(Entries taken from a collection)
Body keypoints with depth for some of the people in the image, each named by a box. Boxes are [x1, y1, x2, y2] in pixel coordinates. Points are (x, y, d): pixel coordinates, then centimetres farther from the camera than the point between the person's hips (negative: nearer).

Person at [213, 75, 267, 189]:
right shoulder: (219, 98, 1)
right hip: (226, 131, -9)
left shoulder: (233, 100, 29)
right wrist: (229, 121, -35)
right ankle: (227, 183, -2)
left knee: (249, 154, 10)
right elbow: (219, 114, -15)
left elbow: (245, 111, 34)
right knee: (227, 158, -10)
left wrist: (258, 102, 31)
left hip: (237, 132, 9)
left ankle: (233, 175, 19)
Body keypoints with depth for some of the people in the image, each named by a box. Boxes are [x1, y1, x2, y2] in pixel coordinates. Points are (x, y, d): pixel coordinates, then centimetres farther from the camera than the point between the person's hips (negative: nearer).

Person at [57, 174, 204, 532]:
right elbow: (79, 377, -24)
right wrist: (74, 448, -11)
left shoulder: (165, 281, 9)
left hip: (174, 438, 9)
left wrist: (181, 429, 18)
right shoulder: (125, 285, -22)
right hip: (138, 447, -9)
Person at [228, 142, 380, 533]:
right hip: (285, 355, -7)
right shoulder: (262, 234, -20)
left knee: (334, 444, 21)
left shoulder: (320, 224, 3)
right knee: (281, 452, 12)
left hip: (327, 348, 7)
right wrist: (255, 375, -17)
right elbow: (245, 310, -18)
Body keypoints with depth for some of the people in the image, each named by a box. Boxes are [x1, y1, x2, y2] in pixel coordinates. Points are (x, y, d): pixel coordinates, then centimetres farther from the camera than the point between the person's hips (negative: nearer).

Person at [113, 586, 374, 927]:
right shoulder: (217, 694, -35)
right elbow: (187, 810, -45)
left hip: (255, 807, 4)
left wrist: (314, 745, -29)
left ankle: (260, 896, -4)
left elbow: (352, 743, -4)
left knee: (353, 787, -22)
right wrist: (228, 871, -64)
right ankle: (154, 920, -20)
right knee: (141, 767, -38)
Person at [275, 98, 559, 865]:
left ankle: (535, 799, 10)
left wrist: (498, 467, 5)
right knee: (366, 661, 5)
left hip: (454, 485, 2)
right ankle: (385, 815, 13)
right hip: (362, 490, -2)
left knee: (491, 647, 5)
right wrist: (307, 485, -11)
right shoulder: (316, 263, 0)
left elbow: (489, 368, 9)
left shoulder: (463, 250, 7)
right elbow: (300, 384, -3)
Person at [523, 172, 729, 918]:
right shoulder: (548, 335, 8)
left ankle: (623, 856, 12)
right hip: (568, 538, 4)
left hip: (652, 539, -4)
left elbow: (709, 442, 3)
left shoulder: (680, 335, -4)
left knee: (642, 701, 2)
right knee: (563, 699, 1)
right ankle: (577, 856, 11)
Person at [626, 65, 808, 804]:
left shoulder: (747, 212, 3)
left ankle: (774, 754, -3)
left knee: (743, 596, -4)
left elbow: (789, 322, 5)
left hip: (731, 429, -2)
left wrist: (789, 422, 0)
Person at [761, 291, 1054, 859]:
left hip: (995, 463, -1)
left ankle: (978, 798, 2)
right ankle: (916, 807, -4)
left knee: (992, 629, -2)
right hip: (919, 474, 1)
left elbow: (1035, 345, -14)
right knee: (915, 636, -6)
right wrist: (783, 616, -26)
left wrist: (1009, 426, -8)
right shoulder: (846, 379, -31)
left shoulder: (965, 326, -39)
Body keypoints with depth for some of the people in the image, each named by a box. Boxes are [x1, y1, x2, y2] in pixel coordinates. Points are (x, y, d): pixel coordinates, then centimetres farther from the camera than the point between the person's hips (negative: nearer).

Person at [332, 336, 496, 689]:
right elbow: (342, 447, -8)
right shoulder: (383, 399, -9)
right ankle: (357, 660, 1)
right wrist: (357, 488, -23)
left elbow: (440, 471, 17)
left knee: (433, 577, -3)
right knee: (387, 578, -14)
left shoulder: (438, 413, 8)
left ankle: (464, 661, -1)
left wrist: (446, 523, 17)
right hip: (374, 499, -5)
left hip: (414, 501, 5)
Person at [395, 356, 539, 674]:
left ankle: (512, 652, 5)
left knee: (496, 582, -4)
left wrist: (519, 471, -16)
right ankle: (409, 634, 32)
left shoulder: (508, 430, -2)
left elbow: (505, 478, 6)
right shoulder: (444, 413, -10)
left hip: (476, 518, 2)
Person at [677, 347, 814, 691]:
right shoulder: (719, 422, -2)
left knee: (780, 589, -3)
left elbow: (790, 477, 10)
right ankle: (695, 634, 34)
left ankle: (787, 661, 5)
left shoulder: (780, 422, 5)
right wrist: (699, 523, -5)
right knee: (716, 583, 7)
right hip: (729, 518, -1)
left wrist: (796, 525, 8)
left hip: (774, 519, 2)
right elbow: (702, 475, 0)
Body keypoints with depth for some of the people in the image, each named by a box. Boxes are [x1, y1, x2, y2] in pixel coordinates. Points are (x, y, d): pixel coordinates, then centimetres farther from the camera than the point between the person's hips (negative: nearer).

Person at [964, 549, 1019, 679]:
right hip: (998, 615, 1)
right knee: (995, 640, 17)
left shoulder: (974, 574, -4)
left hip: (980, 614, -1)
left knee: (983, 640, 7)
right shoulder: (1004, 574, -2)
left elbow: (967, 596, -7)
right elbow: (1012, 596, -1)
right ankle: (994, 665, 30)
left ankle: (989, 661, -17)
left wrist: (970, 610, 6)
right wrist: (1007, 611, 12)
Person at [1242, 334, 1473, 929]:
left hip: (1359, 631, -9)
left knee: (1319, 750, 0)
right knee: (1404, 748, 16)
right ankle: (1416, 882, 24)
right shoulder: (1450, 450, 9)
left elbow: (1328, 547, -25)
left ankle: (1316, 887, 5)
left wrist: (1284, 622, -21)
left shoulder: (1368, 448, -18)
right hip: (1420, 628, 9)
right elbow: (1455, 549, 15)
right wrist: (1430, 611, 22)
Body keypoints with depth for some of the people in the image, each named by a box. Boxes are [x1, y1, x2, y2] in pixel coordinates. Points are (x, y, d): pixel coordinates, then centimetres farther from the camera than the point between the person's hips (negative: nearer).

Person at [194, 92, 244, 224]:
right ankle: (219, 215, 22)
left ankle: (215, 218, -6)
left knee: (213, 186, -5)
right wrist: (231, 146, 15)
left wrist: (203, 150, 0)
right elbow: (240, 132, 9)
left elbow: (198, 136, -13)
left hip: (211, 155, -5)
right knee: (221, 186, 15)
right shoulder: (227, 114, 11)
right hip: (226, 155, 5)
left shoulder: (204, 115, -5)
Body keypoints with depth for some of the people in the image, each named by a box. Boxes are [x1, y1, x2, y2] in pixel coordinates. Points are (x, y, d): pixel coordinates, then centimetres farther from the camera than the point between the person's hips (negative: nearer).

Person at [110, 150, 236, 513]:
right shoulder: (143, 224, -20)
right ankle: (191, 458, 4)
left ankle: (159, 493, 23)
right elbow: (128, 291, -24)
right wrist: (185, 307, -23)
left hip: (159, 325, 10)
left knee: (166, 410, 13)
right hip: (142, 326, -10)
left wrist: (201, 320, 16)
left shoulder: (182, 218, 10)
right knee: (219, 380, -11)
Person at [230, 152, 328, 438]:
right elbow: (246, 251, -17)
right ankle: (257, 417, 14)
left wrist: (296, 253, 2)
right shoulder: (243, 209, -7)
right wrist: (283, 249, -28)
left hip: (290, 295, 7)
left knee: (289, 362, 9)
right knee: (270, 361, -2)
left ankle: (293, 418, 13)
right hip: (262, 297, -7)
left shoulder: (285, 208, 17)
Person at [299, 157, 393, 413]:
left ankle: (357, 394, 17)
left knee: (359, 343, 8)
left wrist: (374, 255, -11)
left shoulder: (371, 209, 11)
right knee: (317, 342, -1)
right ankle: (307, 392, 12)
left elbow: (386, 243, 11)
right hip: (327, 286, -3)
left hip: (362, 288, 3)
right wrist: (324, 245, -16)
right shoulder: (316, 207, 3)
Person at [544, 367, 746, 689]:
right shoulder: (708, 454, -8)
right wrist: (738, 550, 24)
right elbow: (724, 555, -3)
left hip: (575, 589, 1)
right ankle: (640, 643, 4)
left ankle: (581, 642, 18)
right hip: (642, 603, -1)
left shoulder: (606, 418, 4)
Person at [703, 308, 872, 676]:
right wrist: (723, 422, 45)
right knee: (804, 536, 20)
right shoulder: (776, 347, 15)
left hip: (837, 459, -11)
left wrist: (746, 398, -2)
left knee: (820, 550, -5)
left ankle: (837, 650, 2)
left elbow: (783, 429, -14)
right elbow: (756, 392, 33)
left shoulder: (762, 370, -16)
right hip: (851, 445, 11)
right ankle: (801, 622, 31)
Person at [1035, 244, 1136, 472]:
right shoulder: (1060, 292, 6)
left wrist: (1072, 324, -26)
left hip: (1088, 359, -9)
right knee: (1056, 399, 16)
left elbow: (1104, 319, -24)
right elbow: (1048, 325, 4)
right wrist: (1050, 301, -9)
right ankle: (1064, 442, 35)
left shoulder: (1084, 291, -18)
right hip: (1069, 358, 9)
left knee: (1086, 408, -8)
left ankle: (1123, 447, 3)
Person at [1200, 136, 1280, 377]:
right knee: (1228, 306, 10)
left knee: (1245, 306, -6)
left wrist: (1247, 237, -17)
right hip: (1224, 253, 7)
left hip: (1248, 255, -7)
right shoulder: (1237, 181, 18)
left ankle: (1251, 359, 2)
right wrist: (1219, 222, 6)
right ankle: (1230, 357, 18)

EXERCISE GOAL:
Retype only the stretch of lines above starting at the one with "right ankle: (191, 458, 4)" and stopping at the one with "right shoulder: (243, 209, -7)", exactly as written, with both kept.

WORKED SOLUTION:
right ankle: (191, 458, 4)
left ankle: (159, 493, 23)
right elbow: (128, 291, -24)
right wrist: (185, 307, -23)
left hip: (159, 325, 10)
left knee: (166, 410, 13)
right hip: (142, 326, -10)
left wrist: (201, 320, 16)
left shoulder: (182, 218, 10)
right knee: (219, 380, -11)
Person at [230, 152, 328, 438]:
right elbow: (246, 251, -17)
right ankle: (257, 417, 14)
left wrist: (296, 253, 2)
right shoulder: (243, 209, -7)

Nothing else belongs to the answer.